Open-Source Multi-Agent Orchestration Platform
One control plane to deploy, govern, and scale your AI agent fleet.
Running in production at RunDiffusion since February 2026.
Why This Exists Β Β·Β Control Plane Β Β·Β Quick Start Β Β·Β Architecture Β Β·Β Use Cases Β Β·Β Showcase Β Β·Β Docs Β Β·Β Contact
|
Multi-agent orchestration |
YAML control plane |
|
Per-tenant isolation |
Agent-managed operations |
|
Self-hosted & cost-aware |
Production-tested |
Every team is experimenting with AI agents. Very few can actually operationalize them. The gap between "we have a chatbot" and "we have a governed agent fleet driving real output" is enormous β and that gap is where your competitors are moving right now.
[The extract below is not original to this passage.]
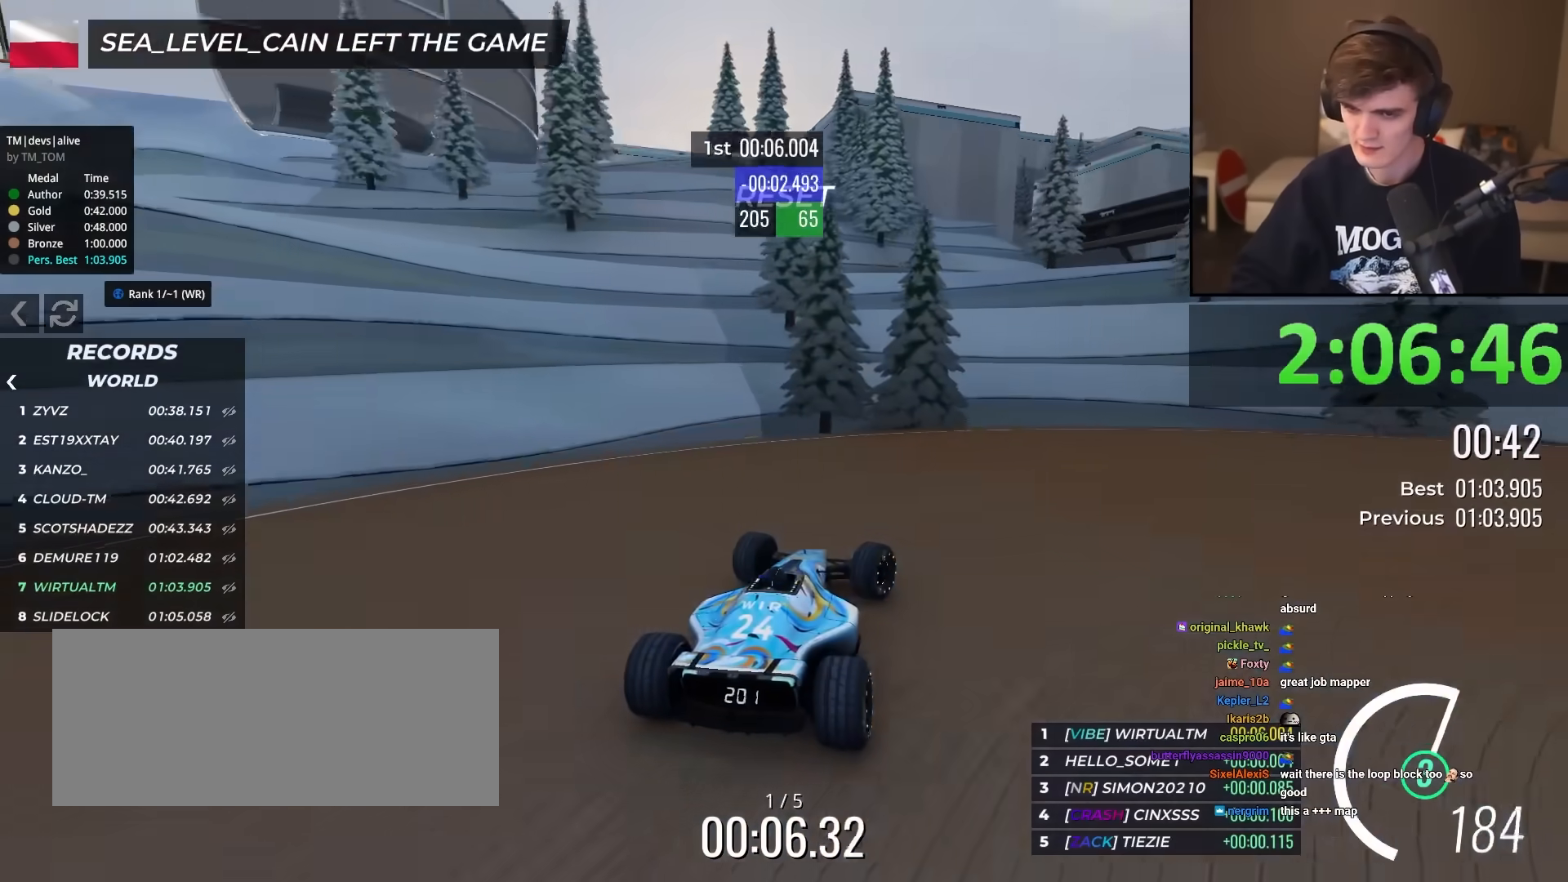
{"keys": ["down", "right"], "events": [[450, "down", "down"]]}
Without a control plane, you get tool sprawl, leaked secrets, shadow AI, and agents that nobody owns. With one, you get centralized governance, controlled rollout, and 10x more output without the chaos.
Your competitors are standing up governed AI infrastructure today. Yes, it's bleeding-edge. But the teams that operationalize AI agents first will compound that advantage every single week. The cost of waiting is falling behind.
This repo is proof that RunDiffusion knows how to deploy governed AI infrastructure in the real world. It is the exact system running in production across our organization β not a demo, not a reference architecture, not a blog post. Real agents, real governance, real output.
Spin it up. Get a win. Then scale it to your team.
Every tenant in your fleet is governed by a single YAML file. Pin versions, enforce model policy, rotate secrets, and toggle routes β all without touching individual containers or hand-editing env files.
tenants:
dholbrook-marketing-agent: # This becomes the agent URL prefix
openclawVersion: 2026.3.24 # Pin the exact OpenClaw version per tenant
secrets: # Inject API keys from the host β not baked into images
GEMINI_API_KEY: ""
GEMINI_CLI_API_KEY: ""
HERMES_OPENAI_API_KEY: ""
CODEX_OPENAI_API_KEY: ""
CLAUDE_ANTHROPIC_API_KEY: ""
OPENROUTER_API_KEY: ""
models:
allowed: # Allowlist which models this tenant can use
- openai/gpt-5.4
primary: openai/gpt-5.4 # Set the default model
fallbacks: [] # Optional fallback chain
agents:
main:
model: openai/gpt-5.4 # Bind the operator agent to a specific model
providers:
google:
hydrateAuth: false # Control provider-level auth behavior
routes:
gemini:
enabled: false # Feature-flag any tool on or off per tenantWhat you control from one file:
- Version pins β lock each tenant to a specific OpenClaw release, roll forward on your schedule
- Secret injection β API keys managed at the host level, never committed to git
- Model governance β allowlists, primary model selection, and fallback chains
- Agent-to-model binding β decide which model powers each tenant's operator
- Provider policy β toggle auth hydration and provider-level behavior
- Route-level feature flags β enable or disable Gemini, Claude, Codex, or any route per tenant
This is the difference between "we have AI tools" and "we have AI governance." One file. Full fleet control.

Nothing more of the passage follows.